Nvidia musst du für deine Grafikkarte eventuell nicht machen und anstatt vieleicht den ati oder was auch immer.

Dies vor dem Verlassen der LiveCD rauszusuchen macht auf jeden Fall Sinn, denn da kannst du noch hier in den FAQ etc nachschauen.

Naja heutzutage kenn ich die meisten Befehle davon auswendig, aber es erleichtert dank Copy & Paste alles etwas.

----------

## musv

Und wie immer hier der Tip:

Ting oder SystemRescueCd

Bei Ting sind schon die notwendigen Pakete für 'ne Offlineinstallation dabei. Und die SystemRescueCD hat grad mal 155 mb, basiert ebenfalls auf Gentoo und hat 'ne Menge sinnvoller Sachen drin. 
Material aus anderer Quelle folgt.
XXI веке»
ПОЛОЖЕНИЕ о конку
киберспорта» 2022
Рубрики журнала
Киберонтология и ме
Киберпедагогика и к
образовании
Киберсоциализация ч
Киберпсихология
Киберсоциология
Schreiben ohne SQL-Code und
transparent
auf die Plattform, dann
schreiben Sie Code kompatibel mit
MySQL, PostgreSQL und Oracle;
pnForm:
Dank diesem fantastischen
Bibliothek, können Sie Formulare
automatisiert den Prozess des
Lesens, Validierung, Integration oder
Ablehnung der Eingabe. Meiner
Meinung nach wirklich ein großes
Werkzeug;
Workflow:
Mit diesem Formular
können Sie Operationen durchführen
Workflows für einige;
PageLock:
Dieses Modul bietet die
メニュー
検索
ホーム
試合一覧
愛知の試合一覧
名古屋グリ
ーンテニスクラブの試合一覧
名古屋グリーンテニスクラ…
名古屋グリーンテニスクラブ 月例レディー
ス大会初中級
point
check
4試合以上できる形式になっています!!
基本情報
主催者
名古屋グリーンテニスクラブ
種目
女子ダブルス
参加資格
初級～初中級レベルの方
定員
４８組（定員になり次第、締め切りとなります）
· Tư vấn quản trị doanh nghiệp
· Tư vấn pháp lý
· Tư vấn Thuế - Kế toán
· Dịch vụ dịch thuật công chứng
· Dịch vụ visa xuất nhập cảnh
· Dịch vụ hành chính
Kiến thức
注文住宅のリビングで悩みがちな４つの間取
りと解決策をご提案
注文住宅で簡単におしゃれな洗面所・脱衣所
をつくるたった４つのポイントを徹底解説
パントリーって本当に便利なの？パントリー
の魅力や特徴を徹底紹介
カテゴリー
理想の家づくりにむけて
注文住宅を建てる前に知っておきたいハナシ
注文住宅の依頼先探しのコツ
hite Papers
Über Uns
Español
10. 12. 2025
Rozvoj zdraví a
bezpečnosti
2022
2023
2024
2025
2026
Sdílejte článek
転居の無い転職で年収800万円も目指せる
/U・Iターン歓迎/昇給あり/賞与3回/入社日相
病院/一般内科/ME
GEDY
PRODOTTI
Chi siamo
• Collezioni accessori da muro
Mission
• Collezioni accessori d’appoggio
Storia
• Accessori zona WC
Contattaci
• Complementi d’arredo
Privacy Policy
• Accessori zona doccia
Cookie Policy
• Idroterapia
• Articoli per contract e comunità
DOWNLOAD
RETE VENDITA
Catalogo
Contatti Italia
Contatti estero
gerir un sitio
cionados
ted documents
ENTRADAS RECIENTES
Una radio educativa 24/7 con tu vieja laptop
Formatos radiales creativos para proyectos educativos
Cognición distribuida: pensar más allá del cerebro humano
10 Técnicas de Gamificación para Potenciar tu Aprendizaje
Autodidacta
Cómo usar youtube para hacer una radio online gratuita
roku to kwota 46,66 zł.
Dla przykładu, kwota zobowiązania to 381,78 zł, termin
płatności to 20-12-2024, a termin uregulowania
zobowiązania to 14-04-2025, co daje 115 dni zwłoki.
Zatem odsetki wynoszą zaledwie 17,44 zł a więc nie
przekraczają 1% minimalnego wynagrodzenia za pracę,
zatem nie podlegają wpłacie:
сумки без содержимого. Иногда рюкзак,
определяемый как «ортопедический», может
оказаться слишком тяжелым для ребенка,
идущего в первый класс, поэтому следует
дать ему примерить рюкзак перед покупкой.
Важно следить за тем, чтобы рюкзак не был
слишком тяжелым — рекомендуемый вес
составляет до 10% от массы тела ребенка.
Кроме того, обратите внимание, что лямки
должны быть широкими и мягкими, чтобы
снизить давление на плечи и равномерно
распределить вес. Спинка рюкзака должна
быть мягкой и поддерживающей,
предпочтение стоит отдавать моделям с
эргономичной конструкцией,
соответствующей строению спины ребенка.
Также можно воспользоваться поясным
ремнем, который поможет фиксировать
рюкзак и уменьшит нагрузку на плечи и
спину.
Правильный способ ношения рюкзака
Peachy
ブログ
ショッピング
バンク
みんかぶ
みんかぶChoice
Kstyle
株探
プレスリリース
Kurzinstallationsanleitung:

CD booten

Tarball vom Mirrorserver runterladen, entpacken und

Gentoo installieren.

(War das jetzt hilfreich?)

PS:

Voraussetzung.

----------

## fn_dark

Hi und guten morgen,

@Musv

Ja, das ist sehr hilfreich, dadurch das ich am We doch nicht wie geplant dazu gekommen bin die Installation zumachen werd ich gleichmal bei gelegenheit deine Variante ausprobieren! Dadurch das ich e eine RescueCD basierend auf Gentoo haben wollt ist das dann scheinbar die noch bessere Variante.

Ich sag bescheid wenn ich's hinbekommen hab oder nicht! Ist vielleicht für andere auch hilfreich!#

Gruss, Dark

----------